** Opening Dataset content block **

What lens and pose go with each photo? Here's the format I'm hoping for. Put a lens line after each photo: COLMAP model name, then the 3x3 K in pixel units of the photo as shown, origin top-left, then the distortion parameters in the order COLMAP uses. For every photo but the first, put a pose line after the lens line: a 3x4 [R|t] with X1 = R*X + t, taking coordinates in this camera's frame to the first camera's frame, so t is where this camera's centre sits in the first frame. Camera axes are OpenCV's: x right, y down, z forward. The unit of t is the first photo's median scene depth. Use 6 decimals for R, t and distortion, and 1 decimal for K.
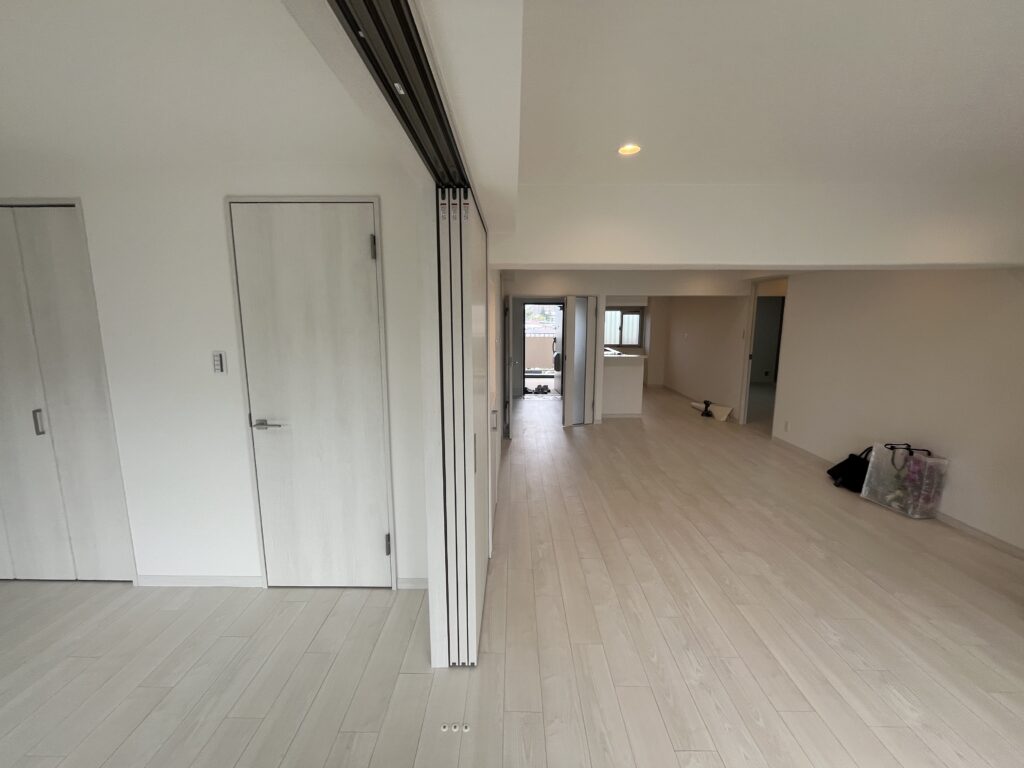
lens RADIAL K [[416.2, 0, 512.0], [0, 416.2, 384.0], [0, 0, 1]] dist [-0.000401, -0.000312]
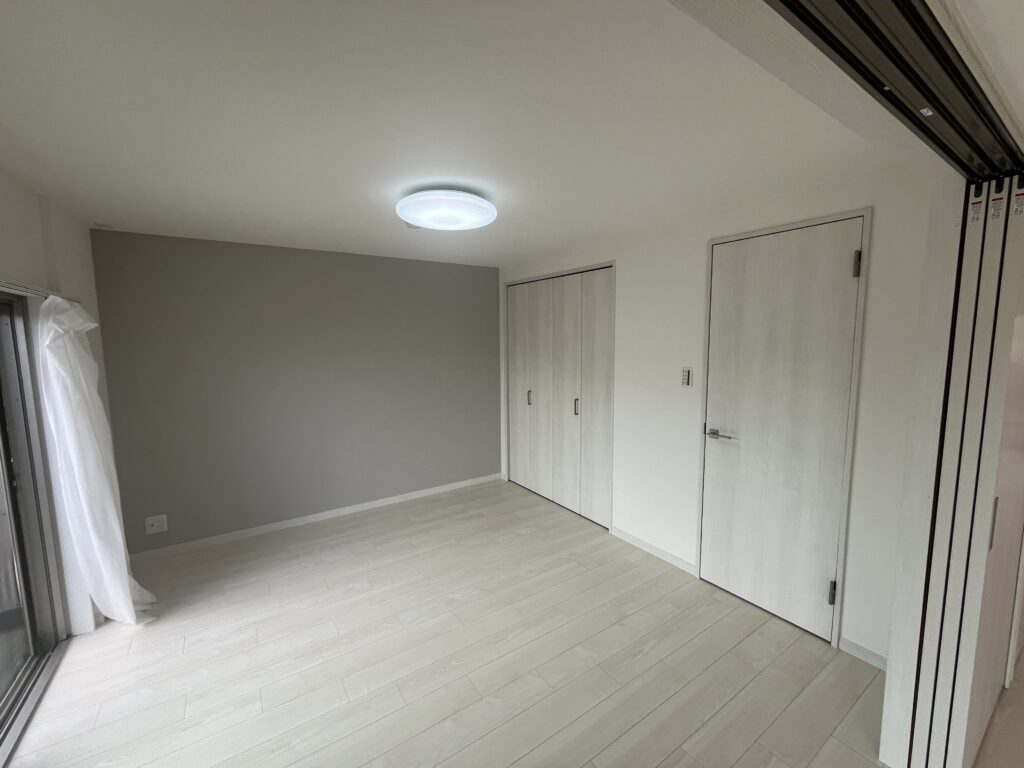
lens RADIAL K [[416.2, 0, 512.0], [0, 416.2, 384.0], [0, 0, 1]] dist [-0.000401, -0.000312]
pose [[0.562093, 0.082451, -0.822954, 0.013790], [-0.116584, 0.992982, 0.019857, 0.003559], [0.818816, 0.084782, 0.567761, -0.110985]]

** Closing Dataset content block **

**Assigned task:**
Line by line, return the listing above exactly, leaving out its pictures.

**Answer:**
What lens and pose go with each photo? Here's the format I'm hoping for. Put a lens line after each photo: COLMAP model name, then the 3x3 K in pixel units of the photo as shown, origin top-left, then the distortion parameters in the order COLMAP uses. For every photo but the first, put a pose line after the lens line: a 3x4 [R|t] with X1 = R*X + t, taking coordinates in this camera's frame to the first camera's frame, so t is where this camera's centre sits in the first frame. Camera axes are OpenCV's: x right, y down, z forward. The unit of t is the first photo's median scene depth. Use 6 decimals for R, t and distortion, and 1 decimal for K.
lens RADIAL K [[416.2, 0, 512.0], [0, 416.2, 384.0], [0, 0, 1]] dist [-0.000401, -0.000312]
lens RADIAL K [[416.2, 0, 512.0], [0, 416.2, 384.0], [0, 0, 1]] dist [-0.000401, -0.000312]
pose [[0.562093, 0.082451, -0.822954, 0.013790], [-0.116584, 0.992982, 0.019857, 0.003559], [0.818816, 0.084782, 0.567761, -0.110985]]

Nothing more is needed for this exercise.